> **SUPPLIED MATERIAL**:
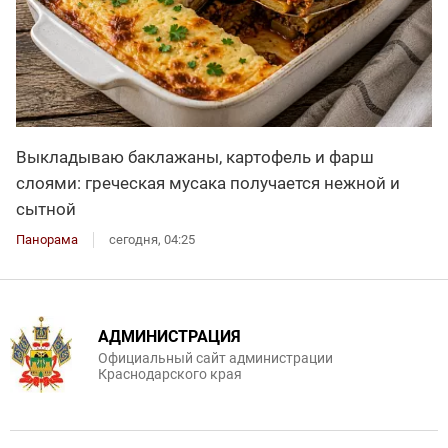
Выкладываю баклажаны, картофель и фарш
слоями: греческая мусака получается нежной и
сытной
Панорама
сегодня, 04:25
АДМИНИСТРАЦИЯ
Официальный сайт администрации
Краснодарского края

==

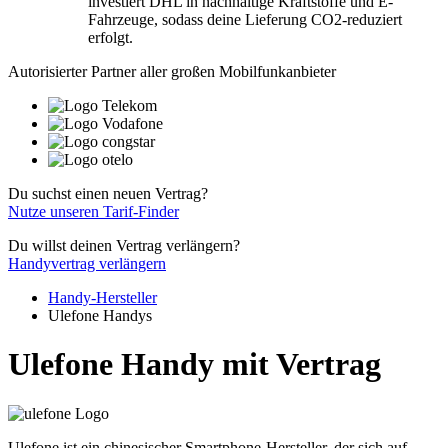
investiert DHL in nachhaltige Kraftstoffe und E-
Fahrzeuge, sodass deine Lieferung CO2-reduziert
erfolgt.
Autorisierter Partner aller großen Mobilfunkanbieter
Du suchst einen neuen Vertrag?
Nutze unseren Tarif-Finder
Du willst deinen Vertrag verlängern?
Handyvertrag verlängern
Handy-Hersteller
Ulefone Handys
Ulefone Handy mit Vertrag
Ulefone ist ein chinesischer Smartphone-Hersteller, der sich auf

> **INSTRUCTION**:
Copy each line of the data that contains the word "verlängern", leaving the other lines out.

> **YOUR RESPONSE**:
Du willst deinen Vertrag verlängern?
Handyvertrag verlängern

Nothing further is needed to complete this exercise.